───── Supplied records ─────
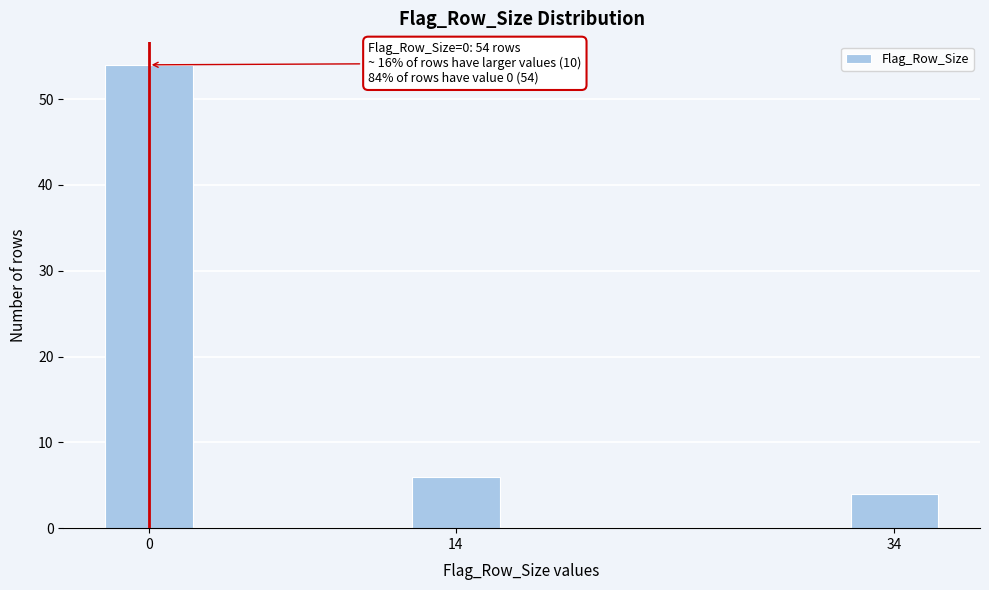

Reading left to right, extract all data points from this chart.

54	6	4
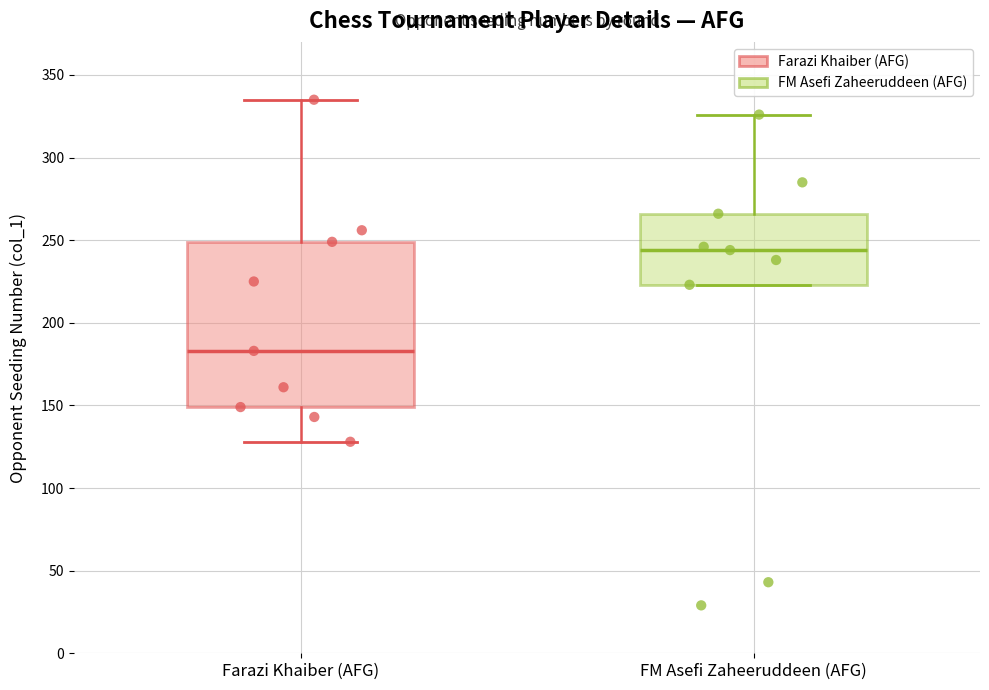

Which box's median line is the lowest?

Farazi Khaiber (AFG)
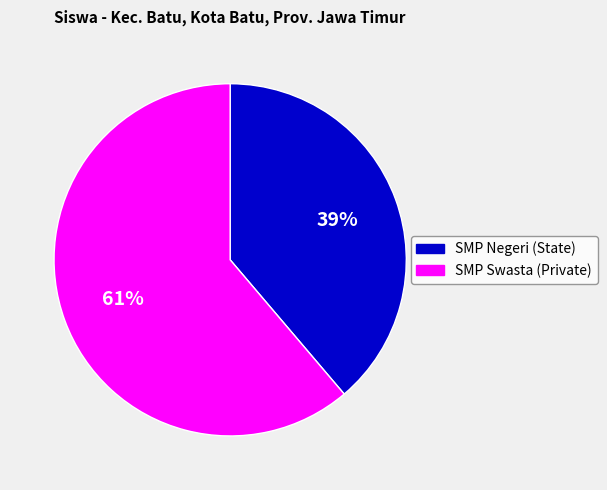

Do SMP Negeri (State) and SMP Swasta (Private) together represent more than half of the pie?

Yes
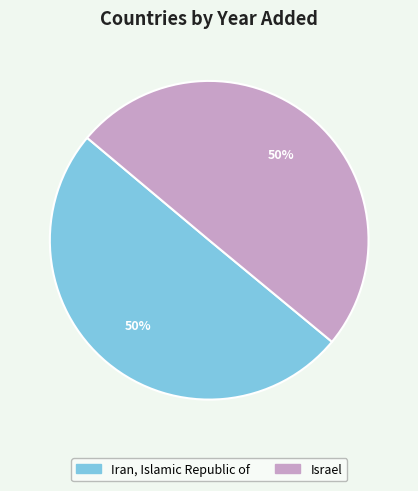

Approximately how many times larger is the value at Israel compared to Iran, Islamic Republic of?

1.0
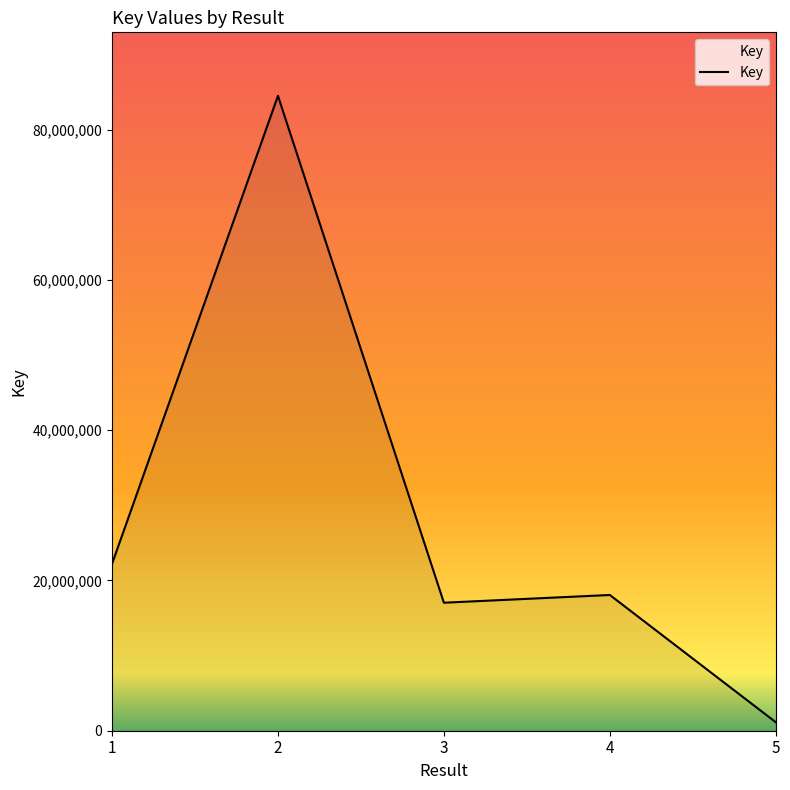

True or false: the data has more than 0 interior local peaks.

True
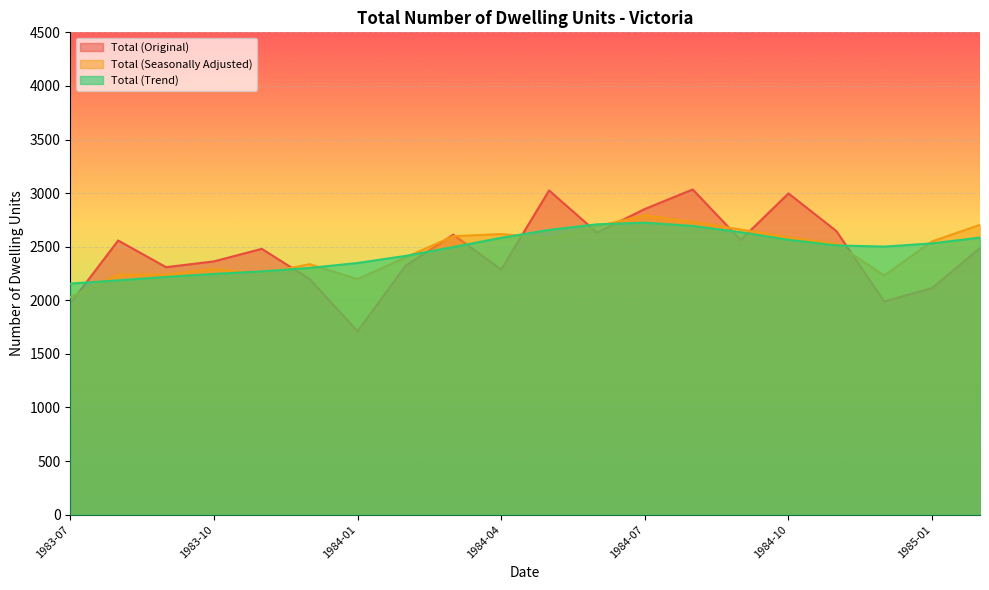

What is the greatest value displayed?

3034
─────
Switch "greatest" to "highest" in the lines from the one containing "Approximately how many" through the end of the items, changing nothing else. Omit the pictures from your answer.

■ **Result of the task**:
Approximately how many times larger is the value at Israel compared to Iran, Islamic Republic of?

1.0

True or false: the data has more than 0 interior local peaks.

True

What is the highest value displayed?

3034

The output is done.